*** Opening DOCUMENT TEXT ***

Michael Dougherty, visiting assistant professor of mathematics, on Mathematics and Social Justice
People often get the impression that mathematics is an entirely abstract subject, or that it exists outside of any moral or ethical framework, but this is far from the truth. My hope was for students to explore mathematics as a human discipline and to learn about the societal impacts of modern mathematical tools, especially regarding racial justice in the U.S. These are challenging topics to discuss, but I was lucky to have a wonderful group of interested students from a variety of academic backgrounds. I was especially pleased to see my students excited and ready to discuss with our guest speakers, statistician Kristian Lum of the University of Pennsylvania and mathematician Federico Ardila of San Francisco State University and Universidad de los Andes. I am grateful to them for their insightful questions and lively conversations.
Barbara Milewski, associate professor of music, on Music in Times of War and Disease, co-taught with James Blasina, assistant professor of music
Our J-Term course considered the current pandemic’s impact on music in a global-historical context of war and pestilence, seeking to understand how these phenomena have affected musical sounds, and how musicmaking has contributed to human resilience. We also investigated the ways in which medical, sociopolitical, and artistic responses to war and disease have frequently been racialized across history. This allowed us to observe how the past informs our present crisis, and how race as a sociohistorical concept has itself been impacted by the concomitant disruptions of war and disease.
The funding also allowed us to invite a range of prominent professors to meet virtually with our class, among them: Evelynn Hammonds (Harvard University, Department of the History of Science), Remi Chiu (Loyola University, Department of Fine Arts), Laurie Caslake (Lafayette College, Department of Biology), and Matthew J. Jones (American Music Research Center, University of Colorado at Boulder). We were also joined by our own illustrious alumnus and Board of Managers member Bennett Lorber ’64, H’96 (professor emeritus, Lewis Katz School of Medicine, Temple University). These guests really enriched our interdisciplinary understanding of music and disease and introduced our students to leading experts in their respective areas of study.

*** Closing DOCUMENT TEXT ***

**TASK STATEMENT:**
Reproduce everything in the course descriptions from "The funding also" down to "areas of study.". The listing that comes next has no connection to the passage above.

*** Opening SUPPLIED RECORDS ***

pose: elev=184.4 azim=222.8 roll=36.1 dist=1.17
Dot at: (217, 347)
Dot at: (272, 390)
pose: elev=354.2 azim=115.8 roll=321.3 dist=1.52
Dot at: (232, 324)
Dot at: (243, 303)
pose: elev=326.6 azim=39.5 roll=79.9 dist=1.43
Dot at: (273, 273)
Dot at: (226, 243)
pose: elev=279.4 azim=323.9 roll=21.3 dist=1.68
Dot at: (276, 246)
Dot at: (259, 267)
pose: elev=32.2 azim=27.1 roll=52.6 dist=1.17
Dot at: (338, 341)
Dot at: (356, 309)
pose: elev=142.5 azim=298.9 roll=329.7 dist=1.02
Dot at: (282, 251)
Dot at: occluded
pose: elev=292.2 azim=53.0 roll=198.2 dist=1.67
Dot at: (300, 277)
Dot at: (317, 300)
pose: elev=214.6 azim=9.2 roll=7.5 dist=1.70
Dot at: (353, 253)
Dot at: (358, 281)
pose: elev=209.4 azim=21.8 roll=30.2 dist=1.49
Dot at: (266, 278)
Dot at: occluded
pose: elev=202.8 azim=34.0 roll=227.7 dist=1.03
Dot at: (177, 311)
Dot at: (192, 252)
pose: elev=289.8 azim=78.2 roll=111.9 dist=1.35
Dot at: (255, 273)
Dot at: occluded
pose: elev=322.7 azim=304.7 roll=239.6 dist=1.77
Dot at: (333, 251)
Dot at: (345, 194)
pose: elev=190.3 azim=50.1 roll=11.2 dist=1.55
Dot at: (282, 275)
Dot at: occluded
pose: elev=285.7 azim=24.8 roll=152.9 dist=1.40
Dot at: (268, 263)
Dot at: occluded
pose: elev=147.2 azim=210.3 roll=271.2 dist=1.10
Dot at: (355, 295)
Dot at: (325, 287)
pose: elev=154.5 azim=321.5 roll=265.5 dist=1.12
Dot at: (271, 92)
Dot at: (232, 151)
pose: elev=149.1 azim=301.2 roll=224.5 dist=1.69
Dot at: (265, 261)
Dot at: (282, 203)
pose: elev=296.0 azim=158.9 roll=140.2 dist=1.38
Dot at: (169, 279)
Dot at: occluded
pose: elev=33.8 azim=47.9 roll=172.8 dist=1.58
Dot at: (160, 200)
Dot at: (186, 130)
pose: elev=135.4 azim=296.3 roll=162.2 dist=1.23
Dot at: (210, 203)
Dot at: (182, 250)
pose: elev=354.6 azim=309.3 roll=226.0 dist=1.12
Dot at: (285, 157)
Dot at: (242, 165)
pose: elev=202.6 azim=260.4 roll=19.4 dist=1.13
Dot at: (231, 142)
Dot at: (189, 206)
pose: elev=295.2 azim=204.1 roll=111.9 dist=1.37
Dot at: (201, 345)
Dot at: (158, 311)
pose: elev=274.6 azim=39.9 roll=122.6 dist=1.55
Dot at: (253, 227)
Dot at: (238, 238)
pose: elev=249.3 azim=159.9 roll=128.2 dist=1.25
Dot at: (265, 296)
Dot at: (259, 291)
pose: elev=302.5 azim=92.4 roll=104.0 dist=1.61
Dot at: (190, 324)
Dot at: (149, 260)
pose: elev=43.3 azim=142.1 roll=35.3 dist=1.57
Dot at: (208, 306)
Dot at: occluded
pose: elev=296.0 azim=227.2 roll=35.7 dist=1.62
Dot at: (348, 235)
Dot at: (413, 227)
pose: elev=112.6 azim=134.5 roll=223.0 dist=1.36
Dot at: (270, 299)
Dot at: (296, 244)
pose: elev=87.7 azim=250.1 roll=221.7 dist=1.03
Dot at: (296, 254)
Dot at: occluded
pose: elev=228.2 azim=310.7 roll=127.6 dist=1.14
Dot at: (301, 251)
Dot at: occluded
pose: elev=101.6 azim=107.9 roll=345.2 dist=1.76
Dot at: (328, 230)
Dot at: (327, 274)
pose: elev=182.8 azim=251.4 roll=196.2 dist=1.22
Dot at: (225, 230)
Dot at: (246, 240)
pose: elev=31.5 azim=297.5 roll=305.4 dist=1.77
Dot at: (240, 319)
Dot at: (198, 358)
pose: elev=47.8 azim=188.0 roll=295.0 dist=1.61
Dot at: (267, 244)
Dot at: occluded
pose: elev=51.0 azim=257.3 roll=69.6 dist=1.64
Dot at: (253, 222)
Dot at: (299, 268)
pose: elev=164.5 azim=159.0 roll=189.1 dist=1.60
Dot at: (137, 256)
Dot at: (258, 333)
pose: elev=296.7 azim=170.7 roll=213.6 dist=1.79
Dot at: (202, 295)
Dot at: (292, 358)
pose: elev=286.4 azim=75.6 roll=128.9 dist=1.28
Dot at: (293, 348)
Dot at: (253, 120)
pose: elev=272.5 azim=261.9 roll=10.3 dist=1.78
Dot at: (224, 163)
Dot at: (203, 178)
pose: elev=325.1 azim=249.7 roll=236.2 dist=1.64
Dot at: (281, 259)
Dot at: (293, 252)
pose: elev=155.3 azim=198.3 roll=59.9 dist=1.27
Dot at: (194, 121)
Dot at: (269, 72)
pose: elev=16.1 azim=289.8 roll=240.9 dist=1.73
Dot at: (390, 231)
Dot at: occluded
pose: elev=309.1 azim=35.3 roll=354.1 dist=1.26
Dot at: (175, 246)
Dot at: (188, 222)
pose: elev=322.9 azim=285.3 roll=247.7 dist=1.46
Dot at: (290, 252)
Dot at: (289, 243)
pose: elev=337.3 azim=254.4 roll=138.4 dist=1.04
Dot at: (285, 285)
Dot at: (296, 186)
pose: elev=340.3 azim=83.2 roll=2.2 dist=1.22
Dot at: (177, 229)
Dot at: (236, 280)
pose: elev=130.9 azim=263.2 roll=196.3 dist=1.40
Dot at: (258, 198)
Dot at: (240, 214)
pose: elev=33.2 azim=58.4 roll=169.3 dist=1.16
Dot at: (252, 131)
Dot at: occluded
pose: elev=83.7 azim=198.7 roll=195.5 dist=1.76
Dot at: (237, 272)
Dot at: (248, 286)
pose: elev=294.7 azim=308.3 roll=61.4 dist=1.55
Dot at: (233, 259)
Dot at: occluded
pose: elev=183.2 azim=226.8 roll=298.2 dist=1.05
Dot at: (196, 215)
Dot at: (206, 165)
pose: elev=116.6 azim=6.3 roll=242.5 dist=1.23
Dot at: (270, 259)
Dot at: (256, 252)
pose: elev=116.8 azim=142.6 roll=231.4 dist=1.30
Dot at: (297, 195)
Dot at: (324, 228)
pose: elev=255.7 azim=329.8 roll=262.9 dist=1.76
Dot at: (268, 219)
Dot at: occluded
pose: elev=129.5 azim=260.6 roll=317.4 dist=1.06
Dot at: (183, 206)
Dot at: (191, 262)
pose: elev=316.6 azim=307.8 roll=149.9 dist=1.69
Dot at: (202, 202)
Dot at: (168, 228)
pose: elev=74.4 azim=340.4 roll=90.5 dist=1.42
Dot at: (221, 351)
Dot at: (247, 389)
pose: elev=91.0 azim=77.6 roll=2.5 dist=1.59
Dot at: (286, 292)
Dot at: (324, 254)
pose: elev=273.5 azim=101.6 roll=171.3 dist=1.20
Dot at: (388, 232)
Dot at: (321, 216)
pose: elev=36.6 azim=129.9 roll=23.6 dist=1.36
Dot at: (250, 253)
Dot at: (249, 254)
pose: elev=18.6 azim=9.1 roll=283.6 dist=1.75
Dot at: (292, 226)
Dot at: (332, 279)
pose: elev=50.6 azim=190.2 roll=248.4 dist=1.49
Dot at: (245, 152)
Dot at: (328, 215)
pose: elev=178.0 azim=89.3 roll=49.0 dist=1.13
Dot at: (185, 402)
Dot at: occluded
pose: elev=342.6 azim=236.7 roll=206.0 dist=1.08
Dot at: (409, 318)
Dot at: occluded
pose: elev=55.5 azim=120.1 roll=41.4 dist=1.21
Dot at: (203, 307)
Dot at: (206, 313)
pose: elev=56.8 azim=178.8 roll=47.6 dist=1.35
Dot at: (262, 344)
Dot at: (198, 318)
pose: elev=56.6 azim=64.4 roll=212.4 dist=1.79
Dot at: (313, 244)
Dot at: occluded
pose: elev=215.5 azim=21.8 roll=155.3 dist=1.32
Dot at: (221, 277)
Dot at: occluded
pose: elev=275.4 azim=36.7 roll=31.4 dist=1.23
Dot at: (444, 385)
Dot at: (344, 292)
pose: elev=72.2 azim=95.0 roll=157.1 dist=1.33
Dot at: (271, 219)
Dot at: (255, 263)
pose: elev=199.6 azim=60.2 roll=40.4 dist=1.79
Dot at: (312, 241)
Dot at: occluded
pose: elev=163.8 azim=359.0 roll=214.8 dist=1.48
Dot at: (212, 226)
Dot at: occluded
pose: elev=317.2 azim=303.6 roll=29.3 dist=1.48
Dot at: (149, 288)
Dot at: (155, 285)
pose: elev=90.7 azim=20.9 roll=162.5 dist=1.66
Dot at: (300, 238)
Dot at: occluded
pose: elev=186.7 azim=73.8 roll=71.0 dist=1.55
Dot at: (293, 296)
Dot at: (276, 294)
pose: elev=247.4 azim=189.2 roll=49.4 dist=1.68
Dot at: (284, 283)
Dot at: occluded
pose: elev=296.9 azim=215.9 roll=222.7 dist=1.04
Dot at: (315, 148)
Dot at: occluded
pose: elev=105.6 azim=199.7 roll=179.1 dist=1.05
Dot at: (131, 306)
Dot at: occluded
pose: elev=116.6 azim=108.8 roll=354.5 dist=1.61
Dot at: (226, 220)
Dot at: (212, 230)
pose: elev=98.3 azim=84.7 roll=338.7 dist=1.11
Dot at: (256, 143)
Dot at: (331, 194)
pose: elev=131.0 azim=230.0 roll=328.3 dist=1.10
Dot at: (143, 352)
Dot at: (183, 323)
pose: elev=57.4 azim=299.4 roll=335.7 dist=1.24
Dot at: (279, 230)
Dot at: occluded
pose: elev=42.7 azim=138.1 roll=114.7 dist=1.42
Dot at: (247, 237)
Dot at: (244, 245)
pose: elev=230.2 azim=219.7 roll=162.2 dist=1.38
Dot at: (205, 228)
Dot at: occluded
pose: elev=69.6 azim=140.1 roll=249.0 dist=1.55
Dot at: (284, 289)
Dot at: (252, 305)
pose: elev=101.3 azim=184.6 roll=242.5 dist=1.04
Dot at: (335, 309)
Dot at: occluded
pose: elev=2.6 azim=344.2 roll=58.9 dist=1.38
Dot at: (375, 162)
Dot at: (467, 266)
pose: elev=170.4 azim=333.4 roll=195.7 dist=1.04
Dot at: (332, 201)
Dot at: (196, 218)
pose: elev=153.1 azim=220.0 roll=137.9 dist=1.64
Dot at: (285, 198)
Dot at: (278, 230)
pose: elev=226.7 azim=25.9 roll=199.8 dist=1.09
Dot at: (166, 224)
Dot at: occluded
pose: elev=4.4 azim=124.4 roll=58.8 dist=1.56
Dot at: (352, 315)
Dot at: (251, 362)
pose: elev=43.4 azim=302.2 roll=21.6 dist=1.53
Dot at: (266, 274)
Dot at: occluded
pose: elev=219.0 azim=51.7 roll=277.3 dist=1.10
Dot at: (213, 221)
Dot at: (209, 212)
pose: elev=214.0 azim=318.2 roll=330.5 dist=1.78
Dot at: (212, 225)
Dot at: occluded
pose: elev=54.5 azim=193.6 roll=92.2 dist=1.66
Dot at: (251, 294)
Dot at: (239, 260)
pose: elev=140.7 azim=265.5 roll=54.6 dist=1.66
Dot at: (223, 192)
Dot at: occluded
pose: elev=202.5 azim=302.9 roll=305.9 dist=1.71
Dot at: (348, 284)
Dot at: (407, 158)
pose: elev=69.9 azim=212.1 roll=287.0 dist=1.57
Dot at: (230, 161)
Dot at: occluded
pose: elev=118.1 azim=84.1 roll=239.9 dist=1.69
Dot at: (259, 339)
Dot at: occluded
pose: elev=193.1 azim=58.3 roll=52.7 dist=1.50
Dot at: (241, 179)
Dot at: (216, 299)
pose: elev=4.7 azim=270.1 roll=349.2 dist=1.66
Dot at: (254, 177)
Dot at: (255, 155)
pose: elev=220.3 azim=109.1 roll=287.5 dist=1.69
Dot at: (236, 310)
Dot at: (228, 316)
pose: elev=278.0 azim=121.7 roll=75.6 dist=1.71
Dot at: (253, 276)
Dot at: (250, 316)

*** Closing SUPPLIED RECORDS ***

**RESULT OF THE TASK:**
The funding also allowed us to invite a range of prominent professors to meet virtually with our class, among them: Evelynn Hammonds (Harvard University, Department of the History of Science), Remi Chiu (Loyola University, Department of Fine Arts), Laurie Caslake (Lafayette College, Department of Biology), and Matthew J. Jones (American Music Research Center, University of Colorado at Boulder). We were also joined by our own illustrious alumnus and Board of Managers member Bennett Lorber ’64, H’96 (professor emeritus, Lewis Katz School of Medicine, Temple University). These guests really enriched our interdisciplinary understanding of music and disease and introduced our students to leading experts in their respective areas of study.